“It isn’t what we don’t know that gives us trouble, it’s what we know that ain’t so.” – Will Rogers
In his latest book, Under New Management, David Burkus challenges a number of conventional business practices. These practices include, but are not limited to: the “customer first” mentality, non-compete agreements, email, standard vacation policy, office design, annual performance appraisals, and even the need for managers.
Under New Management is well worth reading. Below, I zero in on three practices Burkus addresses.
Management Focus on Employees First
Vaneet Nayar, CEO of HCL Technologies (HCLT), jettisoned the “customer first” mindset and replaced it with “employees first, customers second.” Burkus describes HCLT’s practices in the book.
John Mackey of Whole Food Market has described this mindset as a virtuous circle. He said management’s job is to take care of employees and the employees’ job is to take care of customers. This leads to profits that take care of shareowners who in turn reward management with additional investment to expand their activities to serve customers.
I like this mindset because too often the “taking care of employees” link is left out.
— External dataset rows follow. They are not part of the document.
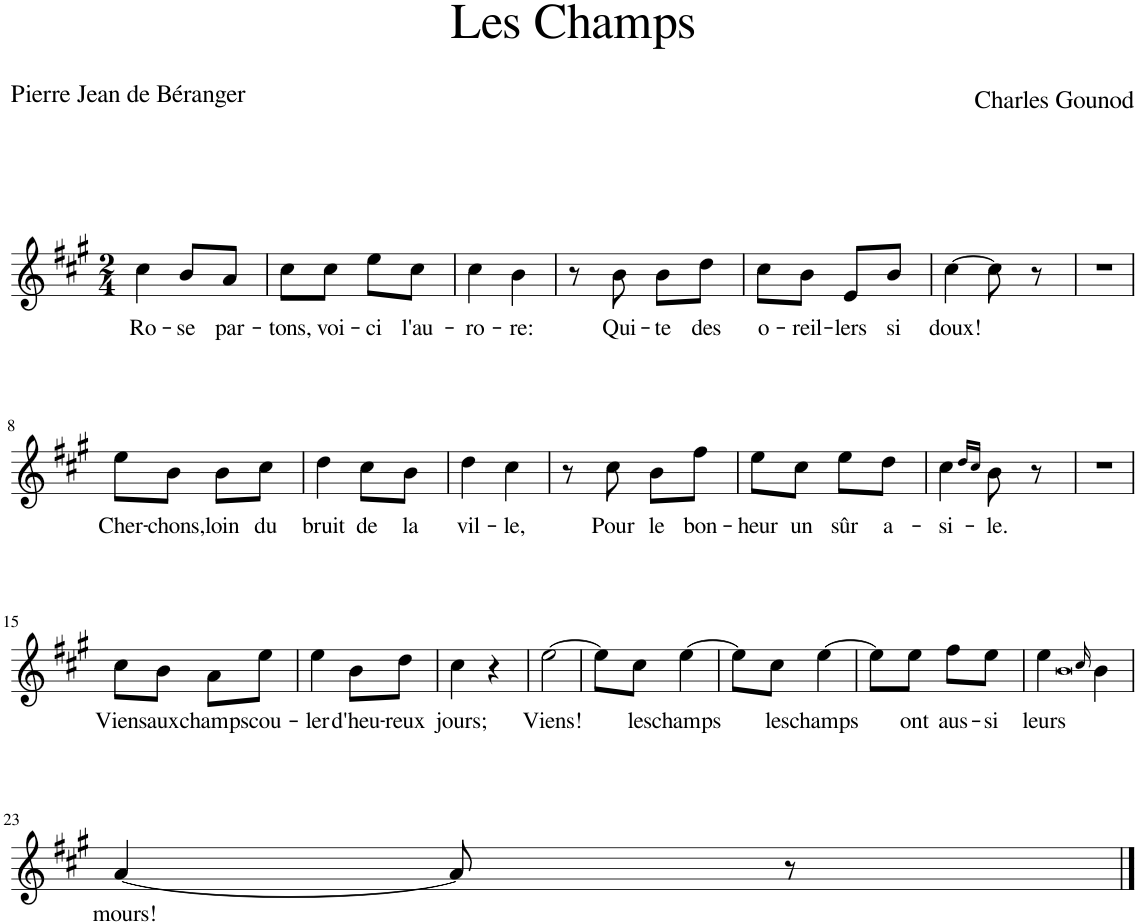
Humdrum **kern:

**kern	**text
*part1	*part1
*staff1	*staff1
*I"Piano	*
*I'Pno	*
*clefG2	*
*k[f#c#g#]	*
*M2/4	*
=1	=1
!	!LO:LY:b
4cc#\	Ro-
!	!LO:LY:b
8b/L	-se
!	!LO:LY:b
8a/J	par-
=2	=2
!	!LO:LY:b
8cc#\L	-tons,
!	!LO:LY:b
8cc#\J	voi-
!	!LO:LY:b
8ee\L	-ci
!	!LO:LY:b
8cc#\J	l'au-
=3	=3
!	!LO:LY:b
4cc#\	-ro-
!	!LO:LY:b
4b\	-re:
=4	=4
8r	.
!	!LO:LY:b
8b\	Qui-
!	!LO:LY:b
8b\L	-te
!	!LO:LY:b
8dd\J	des
=5	=5
!	!LO:LY:b
8cc#\L	o-
!	!LO:LY:b
8b\J	-reil-
!	!LO:LY:b
8e/L	-lers
!	!LO:LY:b
8b/J	si
=6	=6
!	!LO:LY:b
[4cc#\	doux!
8cc#\]	.
8r	.
=7	=7
2r	.
!!LO:LB:g=z
=8	=8
!	!LO:LY:b
8ee\L	Cher-
!	!LO:LY:b
8b\J	-chons,
!	!LO:LY:b
8b\L	loin
!	!LO:LY:b
8cc#\J	du
=9	=9
!	!LO:LY:b
4dd\	bruit
!	!LO:LY:b
8cc#\L	de
!	!LO:LY:b
8b\J	la
=10	=10
!	!LO:LY:b
4dd\	vil-
!	!LO:LY:b
4cc#\	-le,
=11	=11
8r	.
!	!LO:LY:b
8cc#\	Pour
!	!LO:LY:b
8b\L	le
!	!LO:LY:b
8ff#\J	bon-
=12	=12
!	!LO:LY:b
8ee\L	-heur
!	!LO:LY:b
8cc#\J	un
!	!LO:LY:b
8ee\L	sûr
!	!LO:LY:b
8dd\J	a-
=13	=13
!	!LO:LY:b
4cc#\	-si-
16qdd/LL	.
16qcc#/JJ	.
!	!LO:LY:b
8b\	-le.
8r	.
=14	=14
2r	.
!!LO:LB:g=z
=15	=15
!	!LO:LY:b
8cc#\L	Viens
!	!LO:LY:b
8b\J	aux
!	!LO:LY:b
8a\L	champs
!	!LO:LY:b
8ee\J	cou-
=16	=16
!	!LO:LY:b
4ee\	-ler
!	!LO:LY:b
8b\L	d'heu-
!	!LO:LY:b
8dd\J	-reux
=17	=17
!	!LO:LY:b
4cc#\	jours;
4r	.
=18	=18
!	!LO:LY:b
[2ee\	Viens!
=19	=19
8ee\L]	.
!	!LO:LY:b
8cc#\J	les
!	!LO:LY:b
[4ee\	champs
=20	=20
8ee\L]	.
!	!LO:LY:b
8cc#\J	les
!	!LO:LY:b
[4ee\	champs
=21	=21
8ee\L]	.
!	!LO:LY:b
8ee\J	ont
!	!LO:LY:b
8ff#\L	aus-
!	!LO:LY:b
8ee\J	-si
=22	=22
!	!LO:LY:b
4ee\	leurs
0qb	.
16qcc#/	.
4b\	.
!!LO:LB:g=z
=23	=23
!	!LO:LY:b
[4a/	-mours!
8a/]	.
8r	.
==	==
*-	*-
This is why two-thirds of employees in America today are not engaged at work.
Hire as Team
Burkus says the best leaders bring their whole team into the interview process, unlike the conventional approach in which the specific manager makes the hiring decision. He cites Whole Foods as an example. Each Whole Foods store has 8-10 teams grouped into functions, including produce, meat, and checkout. Potential new employees go through phone interviews, one-to-one interviews with store leaders, and panel interviews with recruiters, managers and select employees. Once associates come on board, the store leader places them on a team for a trial period after which a two-thirds team member vote is required to finalize team membership. This process applies in stores and in the home office.
The only company I have worked for that employed a team approach to hiring was Morgan Stanley. Based on my observations, it resulted in identifying new employees who best fit the culture so I’m a big fan of this approach, primarily because the more employees who interact with a potential new hire, the more input on whether or not the new hire shares the values.
Ditch Performance Reviews
Everyone knows that the annual performance review is problematic and yet many organizations still employ this practice. Burkus tells the story of Adobe Systems replacing its annual performance review with a more frequent (typically monthly or quarterly) informal “check-in” process that focuses on expectations, feedback, and growth and development. With this method, Burkus says Adobe reported a significant improvement in employee and manager morale.
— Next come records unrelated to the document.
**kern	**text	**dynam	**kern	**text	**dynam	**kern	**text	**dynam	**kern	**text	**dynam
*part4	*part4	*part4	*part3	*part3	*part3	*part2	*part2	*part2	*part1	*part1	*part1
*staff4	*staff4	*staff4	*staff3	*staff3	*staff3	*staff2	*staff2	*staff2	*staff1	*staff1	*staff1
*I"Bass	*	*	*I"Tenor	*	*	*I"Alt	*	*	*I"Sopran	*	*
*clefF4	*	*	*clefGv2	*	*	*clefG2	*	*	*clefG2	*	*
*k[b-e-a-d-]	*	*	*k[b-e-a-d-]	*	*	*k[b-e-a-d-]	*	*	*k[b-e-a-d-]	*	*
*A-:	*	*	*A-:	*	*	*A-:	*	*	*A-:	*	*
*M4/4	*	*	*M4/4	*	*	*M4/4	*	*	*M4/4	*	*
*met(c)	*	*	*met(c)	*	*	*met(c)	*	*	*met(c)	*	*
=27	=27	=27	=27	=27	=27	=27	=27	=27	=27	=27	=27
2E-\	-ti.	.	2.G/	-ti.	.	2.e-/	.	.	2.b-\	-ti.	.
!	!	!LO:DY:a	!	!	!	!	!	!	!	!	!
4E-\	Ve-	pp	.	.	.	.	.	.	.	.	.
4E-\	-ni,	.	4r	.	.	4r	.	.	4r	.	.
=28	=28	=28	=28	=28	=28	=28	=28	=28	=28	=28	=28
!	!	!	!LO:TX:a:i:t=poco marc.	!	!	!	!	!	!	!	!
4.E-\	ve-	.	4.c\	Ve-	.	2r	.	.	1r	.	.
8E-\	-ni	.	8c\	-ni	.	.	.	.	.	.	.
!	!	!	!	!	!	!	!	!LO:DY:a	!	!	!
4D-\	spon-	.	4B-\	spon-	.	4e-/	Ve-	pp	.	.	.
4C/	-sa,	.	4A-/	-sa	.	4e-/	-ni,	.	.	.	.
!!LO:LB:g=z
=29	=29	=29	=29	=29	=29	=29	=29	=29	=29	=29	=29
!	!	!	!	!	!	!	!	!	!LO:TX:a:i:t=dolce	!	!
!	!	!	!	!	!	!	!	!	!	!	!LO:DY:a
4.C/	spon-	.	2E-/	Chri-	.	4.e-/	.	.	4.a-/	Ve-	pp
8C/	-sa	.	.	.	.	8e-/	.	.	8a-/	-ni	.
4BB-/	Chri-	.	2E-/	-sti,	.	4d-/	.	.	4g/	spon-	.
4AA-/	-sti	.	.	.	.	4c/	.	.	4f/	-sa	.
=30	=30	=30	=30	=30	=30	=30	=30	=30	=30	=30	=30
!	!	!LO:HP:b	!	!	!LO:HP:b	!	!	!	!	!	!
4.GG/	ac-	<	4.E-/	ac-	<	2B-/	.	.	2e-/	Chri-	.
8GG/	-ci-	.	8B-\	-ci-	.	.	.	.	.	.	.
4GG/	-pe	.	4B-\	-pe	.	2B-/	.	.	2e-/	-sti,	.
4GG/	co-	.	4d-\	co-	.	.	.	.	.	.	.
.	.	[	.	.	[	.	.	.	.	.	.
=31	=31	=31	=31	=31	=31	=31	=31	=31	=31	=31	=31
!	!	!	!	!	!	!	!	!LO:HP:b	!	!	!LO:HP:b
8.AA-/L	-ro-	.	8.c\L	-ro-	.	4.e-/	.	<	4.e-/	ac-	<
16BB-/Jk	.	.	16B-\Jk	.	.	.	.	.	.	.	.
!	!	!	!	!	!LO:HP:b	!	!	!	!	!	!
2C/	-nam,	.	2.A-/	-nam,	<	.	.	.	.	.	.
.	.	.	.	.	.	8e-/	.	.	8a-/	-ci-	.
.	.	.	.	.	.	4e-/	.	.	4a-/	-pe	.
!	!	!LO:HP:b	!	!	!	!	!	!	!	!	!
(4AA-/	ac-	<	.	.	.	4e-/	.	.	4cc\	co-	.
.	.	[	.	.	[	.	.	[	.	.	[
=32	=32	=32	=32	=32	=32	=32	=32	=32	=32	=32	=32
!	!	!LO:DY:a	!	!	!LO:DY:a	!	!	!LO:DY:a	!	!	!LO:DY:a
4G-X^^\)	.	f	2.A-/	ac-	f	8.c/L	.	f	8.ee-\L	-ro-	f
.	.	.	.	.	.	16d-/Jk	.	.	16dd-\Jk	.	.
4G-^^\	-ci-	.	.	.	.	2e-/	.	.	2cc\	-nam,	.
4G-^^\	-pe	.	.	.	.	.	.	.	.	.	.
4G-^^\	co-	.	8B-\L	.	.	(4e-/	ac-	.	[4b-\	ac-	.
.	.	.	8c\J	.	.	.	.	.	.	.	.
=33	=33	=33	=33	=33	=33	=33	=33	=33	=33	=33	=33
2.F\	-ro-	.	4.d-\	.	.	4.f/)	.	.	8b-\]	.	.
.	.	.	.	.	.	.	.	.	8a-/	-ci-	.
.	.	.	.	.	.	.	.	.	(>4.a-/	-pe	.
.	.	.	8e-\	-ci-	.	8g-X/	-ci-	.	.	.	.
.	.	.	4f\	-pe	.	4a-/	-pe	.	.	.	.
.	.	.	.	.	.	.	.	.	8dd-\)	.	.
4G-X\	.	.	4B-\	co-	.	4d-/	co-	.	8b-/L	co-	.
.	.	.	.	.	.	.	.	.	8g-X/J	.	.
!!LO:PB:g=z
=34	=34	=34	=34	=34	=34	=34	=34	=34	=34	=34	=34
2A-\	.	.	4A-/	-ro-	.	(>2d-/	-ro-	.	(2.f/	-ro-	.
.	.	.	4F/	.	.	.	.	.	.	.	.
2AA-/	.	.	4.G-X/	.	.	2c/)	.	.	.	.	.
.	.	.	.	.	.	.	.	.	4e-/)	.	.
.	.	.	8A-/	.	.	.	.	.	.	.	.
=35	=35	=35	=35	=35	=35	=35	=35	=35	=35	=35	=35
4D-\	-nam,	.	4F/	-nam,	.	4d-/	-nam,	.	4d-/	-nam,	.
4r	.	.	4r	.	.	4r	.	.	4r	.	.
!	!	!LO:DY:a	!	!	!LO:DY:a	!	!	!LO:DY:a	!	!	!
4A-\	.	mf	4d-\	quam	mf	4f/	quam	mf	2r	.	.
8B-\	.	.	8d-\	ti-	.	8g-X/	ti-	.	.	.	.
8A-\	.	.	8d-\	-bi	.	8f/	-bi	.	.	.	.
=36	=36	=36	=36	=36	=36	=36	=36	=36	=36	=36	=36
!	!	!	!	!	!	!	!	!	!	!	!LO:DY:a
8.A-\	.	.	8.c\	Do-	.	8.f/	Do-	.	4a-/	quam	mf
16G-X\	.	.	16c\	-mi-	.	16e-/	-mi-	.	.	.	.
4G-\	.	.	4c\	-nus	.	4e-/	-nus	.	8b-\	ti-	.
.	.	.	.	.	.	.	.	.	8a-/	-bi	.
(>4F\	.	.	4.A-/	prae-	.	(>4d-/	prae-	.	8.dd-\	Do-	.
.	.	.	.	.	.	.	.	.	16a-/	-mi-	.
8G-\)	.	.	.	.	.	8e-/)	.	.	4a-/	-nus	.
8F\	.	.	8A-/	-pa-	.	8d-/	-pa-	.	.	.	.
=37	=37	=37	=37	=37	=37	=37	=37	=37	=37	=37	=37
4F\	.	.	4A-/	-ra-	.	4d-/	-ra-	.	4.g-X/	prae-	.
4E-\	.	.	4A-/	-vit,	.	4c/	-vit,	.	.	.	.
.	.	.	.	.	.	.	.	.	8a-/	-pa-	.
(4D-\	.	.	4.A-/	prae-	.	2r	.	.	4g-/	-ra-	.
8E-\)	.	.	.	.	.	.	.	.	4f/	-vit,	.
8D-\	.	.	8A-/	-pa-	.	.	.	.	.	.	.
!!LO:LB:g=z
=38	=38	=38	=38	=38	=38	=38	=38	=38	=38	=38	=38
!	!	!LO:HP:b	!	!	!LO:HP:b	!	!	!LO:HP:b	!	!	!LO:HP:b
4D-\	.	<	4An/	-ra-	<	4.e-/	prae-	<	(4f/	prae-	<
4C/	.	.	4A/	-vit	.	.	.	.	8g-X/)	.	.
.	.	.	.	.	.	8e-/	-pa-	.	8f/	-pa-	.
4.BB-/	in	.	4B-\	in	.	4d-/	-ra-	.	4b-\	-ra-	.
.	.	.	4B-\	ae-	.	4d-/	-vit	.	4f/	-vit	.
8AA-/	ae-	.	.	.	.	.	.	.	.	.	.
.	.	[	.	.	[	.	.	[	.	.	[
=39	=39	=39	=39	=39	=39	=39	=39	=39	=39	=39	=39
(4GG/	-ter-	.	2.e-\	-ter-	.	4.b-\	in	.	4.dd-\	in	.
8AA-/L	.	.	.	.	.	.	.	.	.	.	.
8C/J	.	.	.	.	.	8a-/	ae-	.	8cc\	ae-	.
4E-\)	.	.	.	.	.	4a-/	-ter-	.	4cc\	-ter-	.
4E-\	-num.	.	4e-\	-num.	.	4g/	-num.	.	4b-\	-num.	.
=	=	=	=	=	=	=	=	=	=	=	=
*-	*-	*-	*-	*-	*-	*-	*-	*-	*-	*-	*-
This more frequent / less formal approach addresses my primary concerns with annual performance reviews. First, they create too much anxiety on the part of employees. With greater frequency, the performance check-in will become part of ongoing communications rather than a big event. The second problem I have is that if the only time an employee hears constructive feedback is during an annual review, there are going to be long periods during which an employee may be unaware he is performing sub-optimally. Frequent check-ins encourage dialogue.
To learn more about research and examples that challenge conventional management practices, pick up a copy of Under New Management and read it with your team.
Note: I received a review copy of this book in advance of publication.